Her school is teaching with the hybrid model, two days a week in person, the remaining days remote. Exceptions are when COVID cases emerge which can prompt an entire school to go fully remote.
“We have had two extended closures,” Eliason said. “One in December into January for a total of four weeks, one in February for one week.”
The Maine Department of Education points out that unlike other states, Maine schools have been open all year. Most schools offer in-person learning two days a week or more, except when there is exposure to COVID and they must go fully remote.

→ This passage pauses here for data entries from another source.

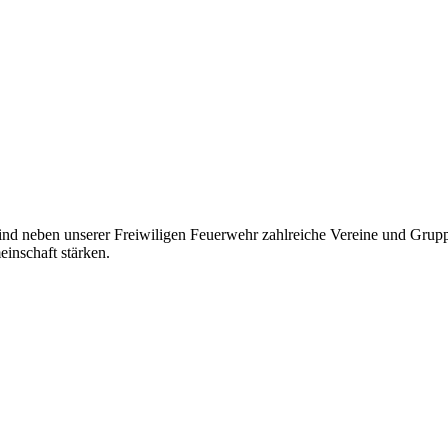
sind neben unserer Freiwiligen Feuerwehr zahlreiche Vereine und Grupp
inschaft stärken.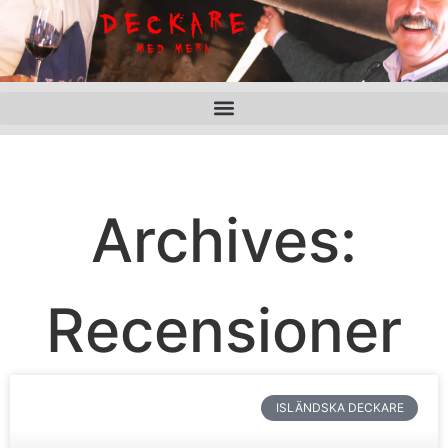
Archives:
Recensioner
ISLÄNDSKA DECKARE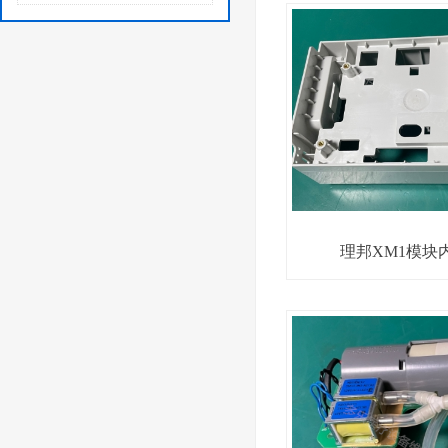
理邦XM1模块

In-person learning is important for a child’s social, emotional and educational growth, Education Commissioner Pender Makin said in a prepared statement, but remote learning and hybrid learning has been essential at times to keep students and staff safe.
School staff have responded in resourceful ways, Makin said, redesigning “hundreds of years of public education this year while keeping students safe.”
With no playbook or time to prepare, teachers “are reaching students in-person, virtually and creatively. Amazing innovations have blossomed out of this experience, many of which will help to redesign education in the future for the better.”
Schools and teachers have taken classes outdoors, reconfigured gyms, libraries and other spaces, “even tents and yurts have been procured” to create room to social distance students.
Schools with more space have been better able to keep students physically in school and 3 feet apart. “Other already cramped schools needed to adopt a hybrid model to meet distancing requirements,” Makin said.
The state’s school protocols of universal masking in schools, and distancing of 3 feet are working, Makin said. “This is demonstrated week after week as new case rates in schools remain lower than those of the general population.”